Print every one of the records below word for word, leaving out the pictures.

Chart understanding data
***

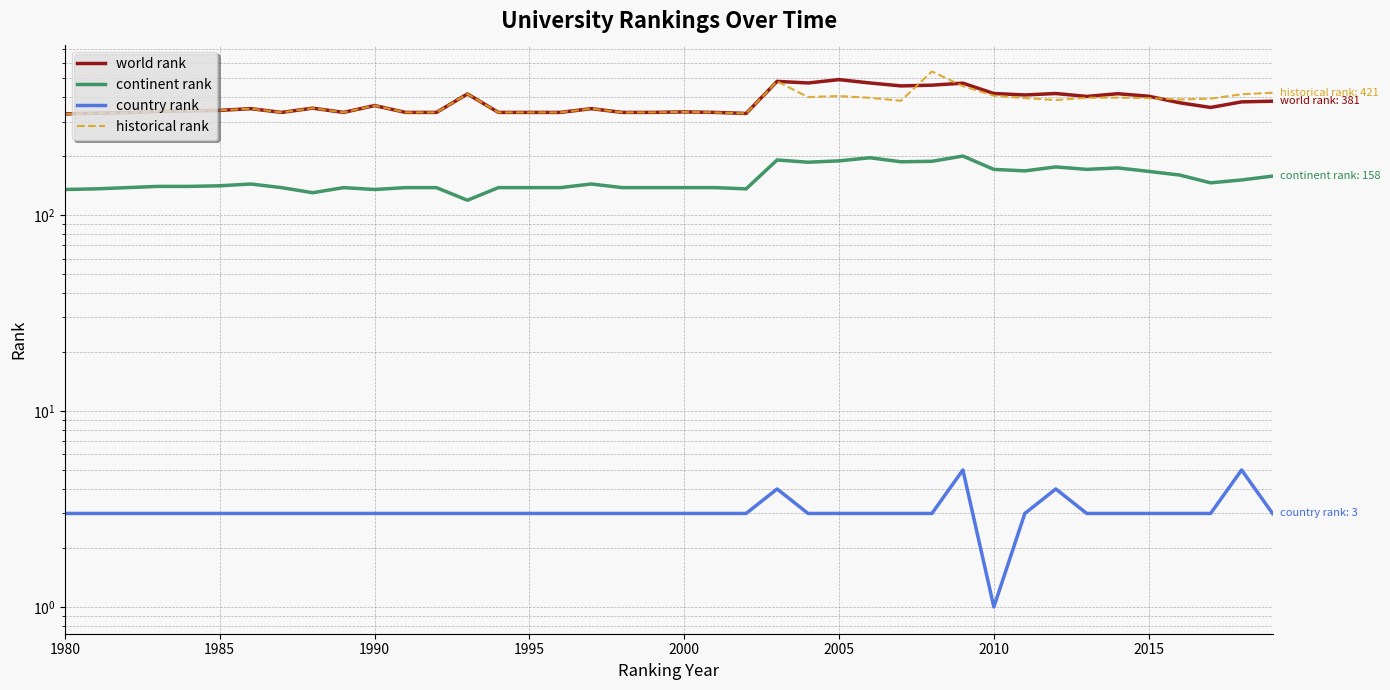

True or false: continent rank and historical rank cross at least once.

False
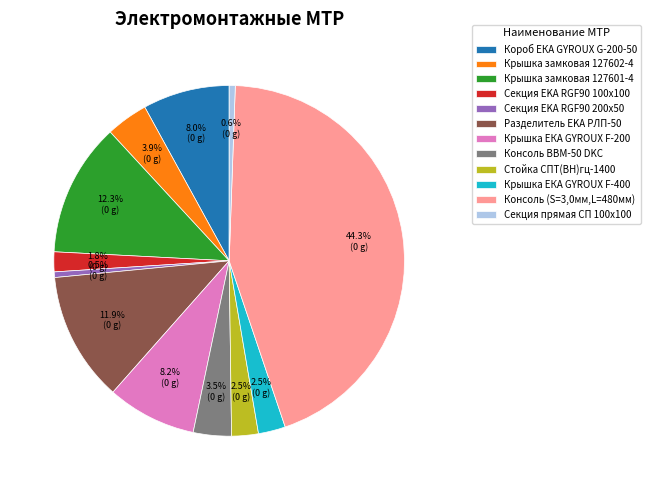

Is the sum of Короб ЕКА GYROUX G-200-50 and Консоль BBM-50 DKC greater than half?

No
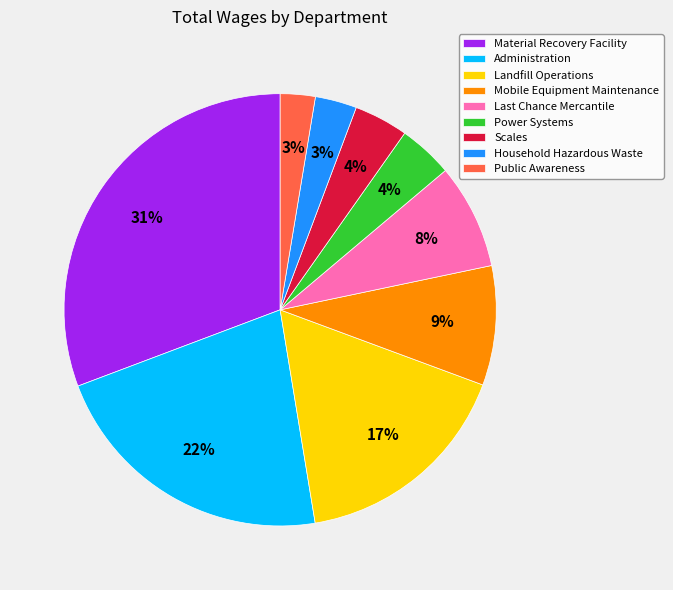

How many slices are in this pie chart?

9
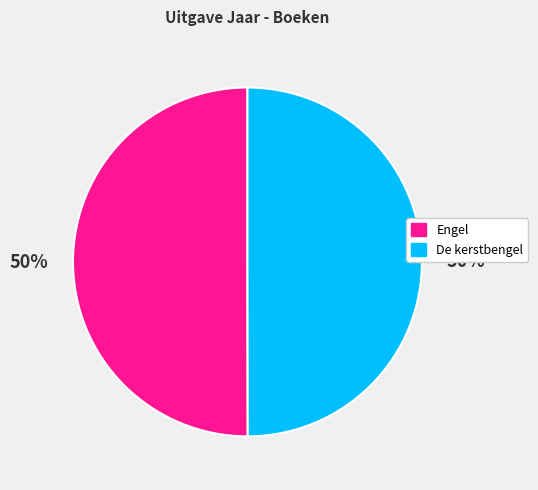

What is the ratio of the value at De kerstbengel to the value at Engel?

1.0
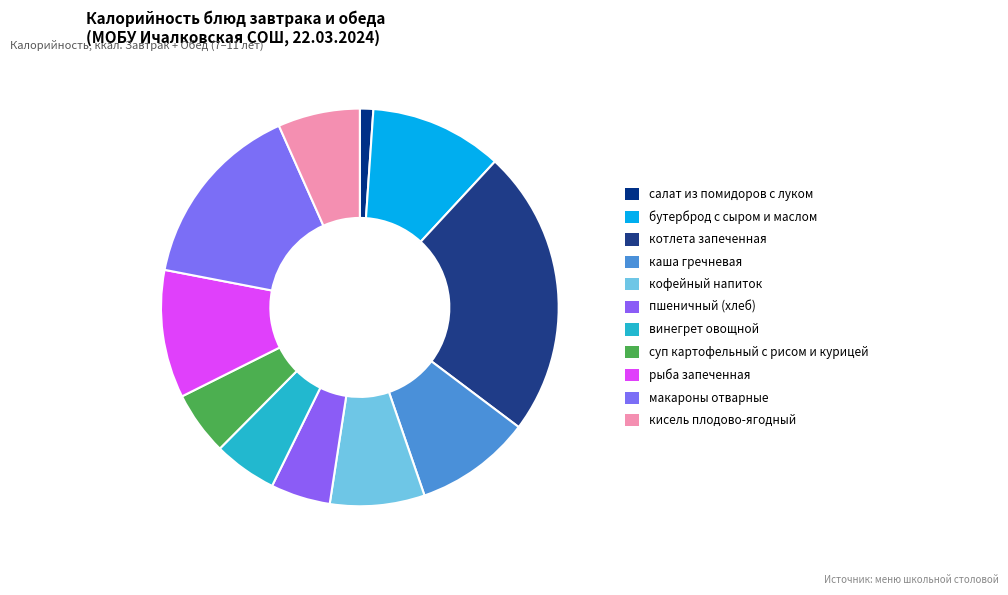

Count the number of slices in the pie.

11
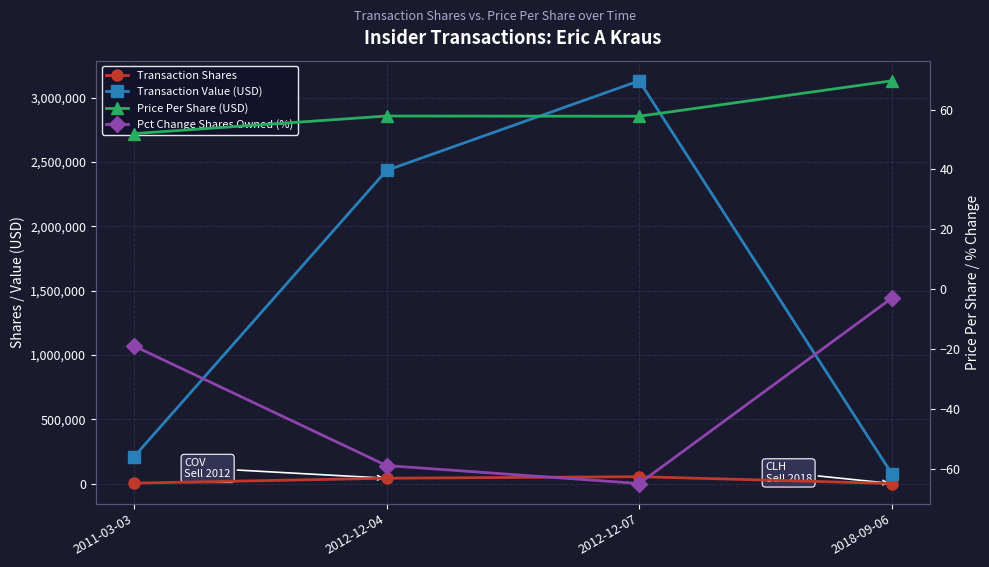

Reading left to right, transcribe all the data shown in this chart.

Transaction Shares: 2011-03-03=4000.0	2012-12-04=42080.0	2012-12-07=54186.0	2018-09-06=1100.0
Transaction Value (USD): 2011-03-03=208000.0	2012-12-04=2435195.0	2012-12-07=3132027.0	2018-09-06=76615.0
Price Per Share (USD): 2011-03-03=52.0	2012-12-04=57.9	2012-12-07=57.8	2018-09-06=69.7
Pct Change Shares Owned (%): 2011-03-03=-19.0	2012-12-04=-59.0	2012-12-07=-65.0	2018-09-06=-3.0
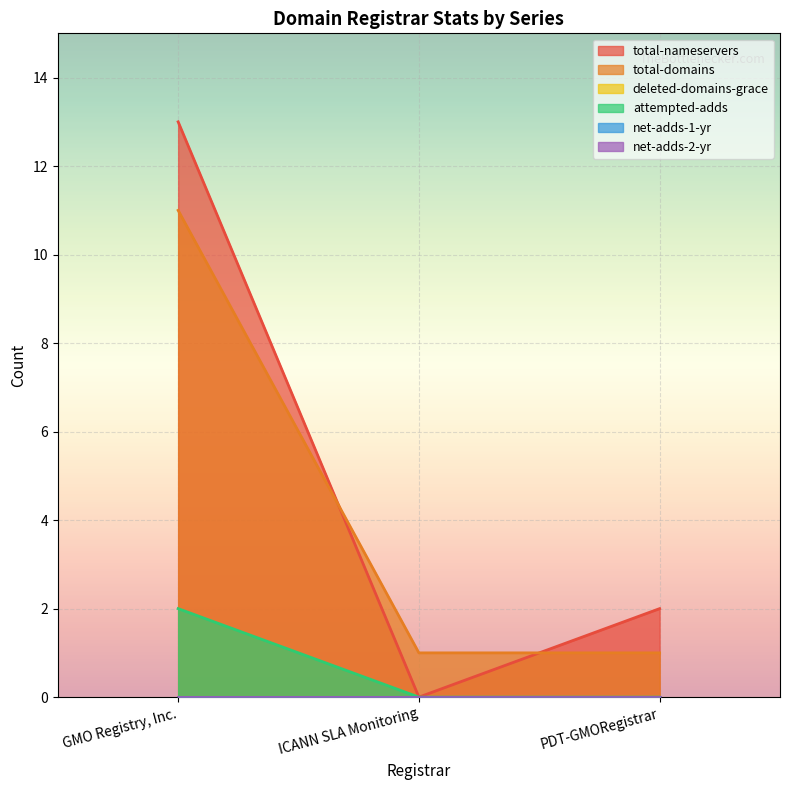

What is the sum of all total-nameservers values?

15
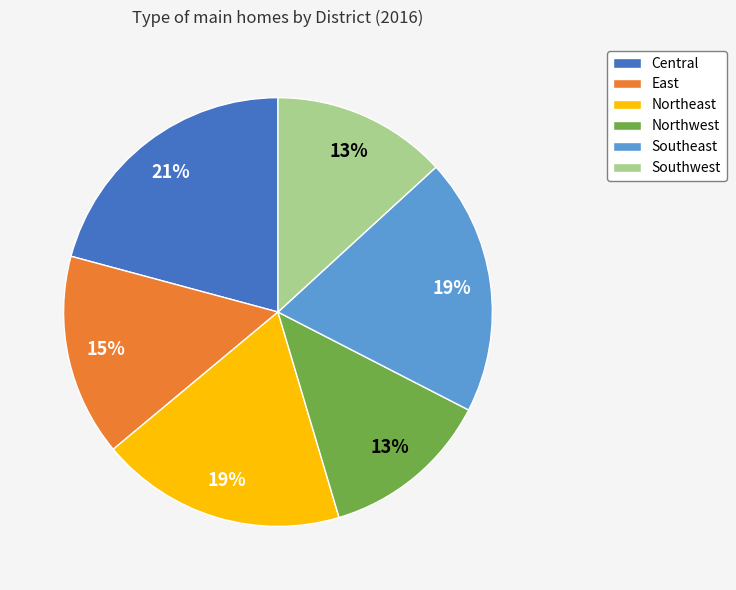

Count the number of slices in the pie.

6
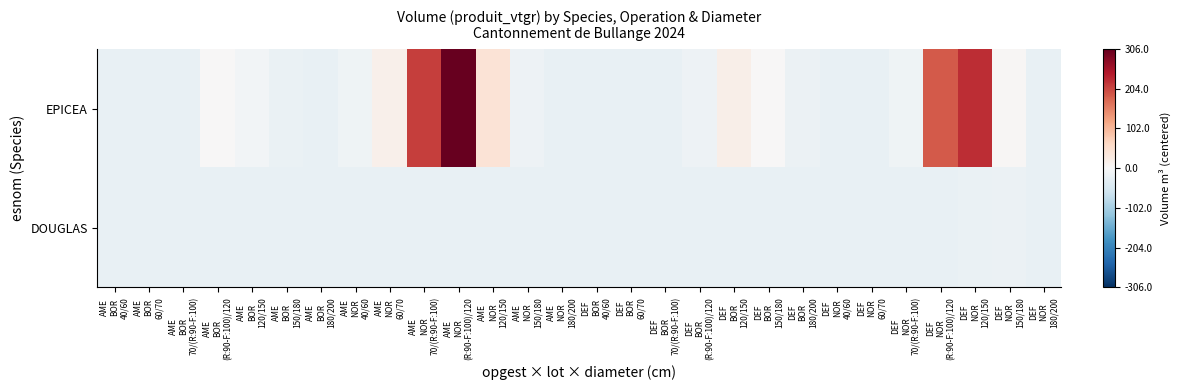

Between AME
BOR
40/60 and AME
NOR
180/200, which is larger?

AME
BOR
40/60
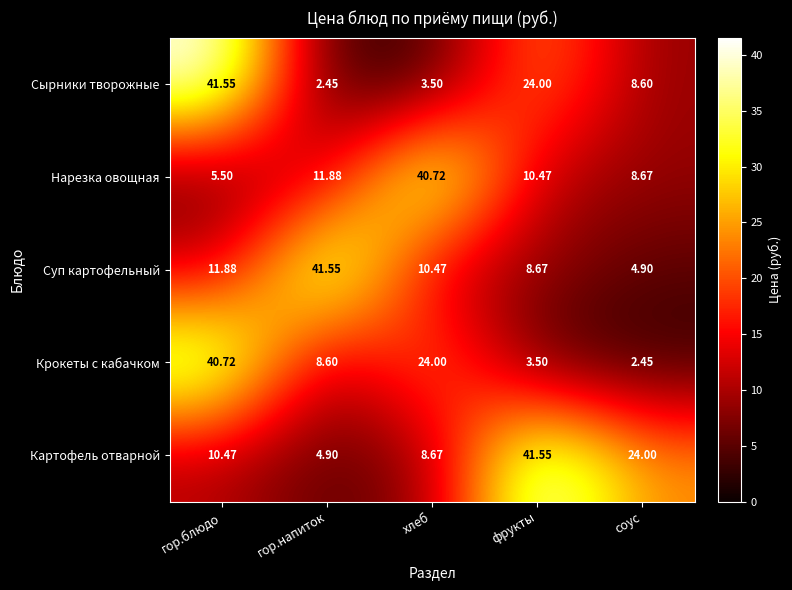

Which category has the highest value in the Картофель отварной series?

фрукты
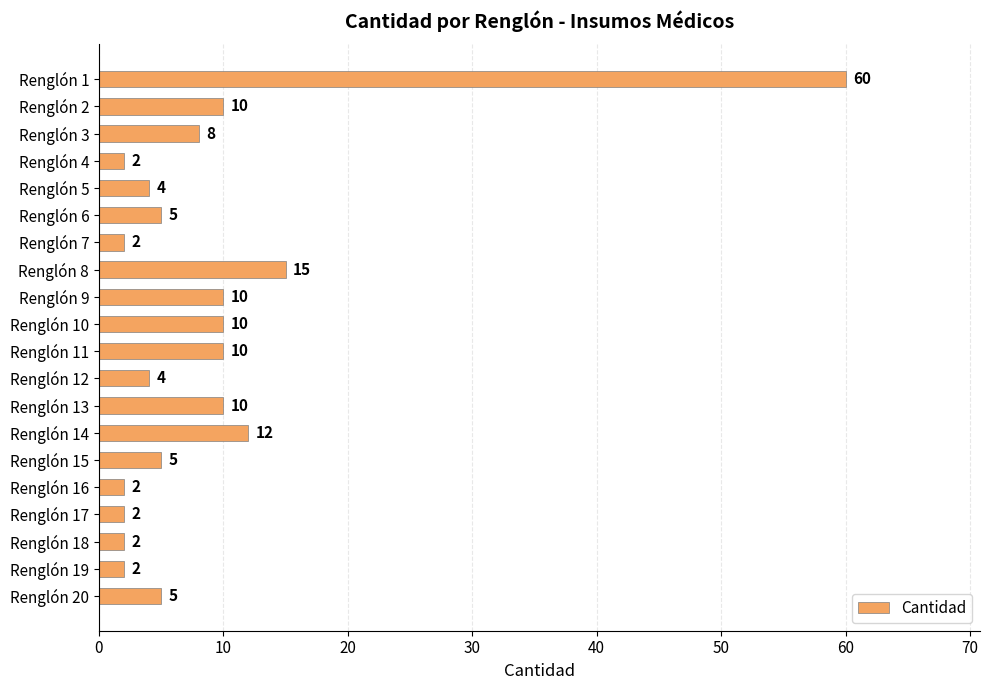

The chart shows a value of 8 at Renglón 6. True or false?

False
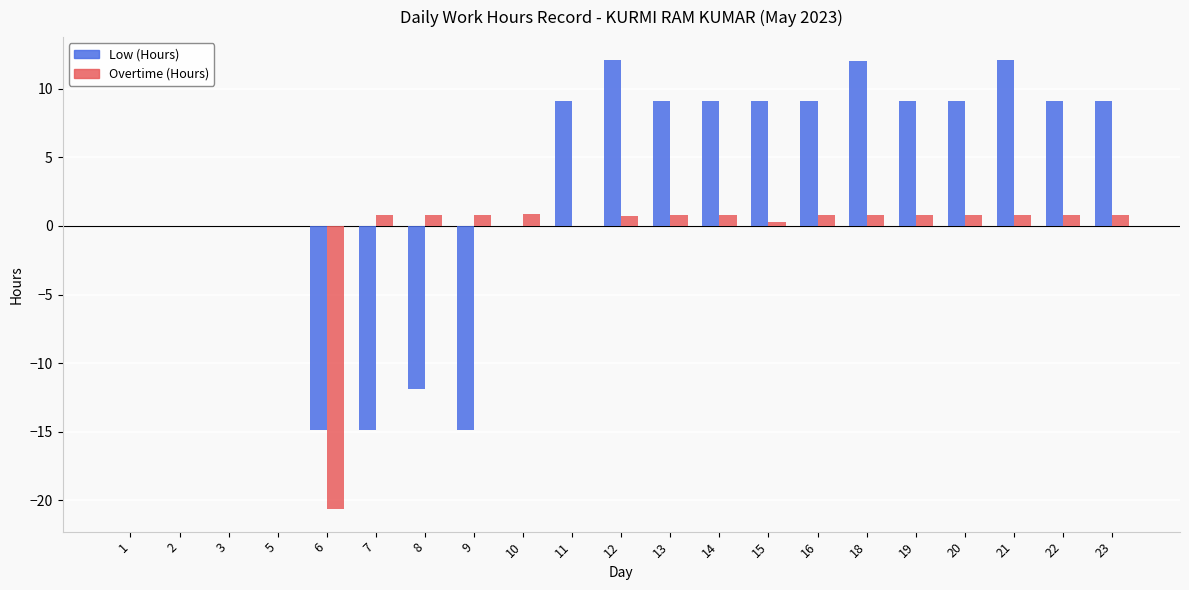

Between 3 and 18, which series saw the biggest shift?

Low (Hours)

***

■ Answer ■
True or false: continent rank and historical rank cross at least once.

False

Is the sum of Короб ЕКА GYROUX G-200-50 and Консоль BBM-50 DKC greater than half?

No

How many slices are in this pie chart?

9

What is the ratio of the value at De kerstbengel to the value at Engel?

1.0

Count the number of slices in the pie.

11

Reading left to right, transcribe all the data shown in this chart.

Transaction Shares: 2011-03-03=4000.0	2012-12-04=42080.0	2012-12-07=54186.0	2018-09-06=1100.0
Transaction Value (USD): 2011-03-03=208000.0	2012-12-04=2435195.0	2012-12-07=3132027.0	2018-09-06=76615.0
Price Per Share (USD): 2011-03-03=52.0	2012-12-04=57.9	2012-12-07=57.8	2018-09-06=69.7
Pct Change Shares Owned (%): 2011-03-03=-19.0	2012-12-04=-59.0	2012-12-07=-65.0	2018-09-06=-3.0

What is the sum of all total-nameservers values?

15

Count the number of slices in the pie.

6

Between AME
BOR
40/60 and AME
NOR
180/200, which is larger?

AME
BOR
40/60

Which category has the highest value in the Картофель отварной series?

фрукты

The chart shows a value of 8 at Renglón 6. True or false?

False

Between 3 and 18, which series saw the biggest shift?

Low (Hours)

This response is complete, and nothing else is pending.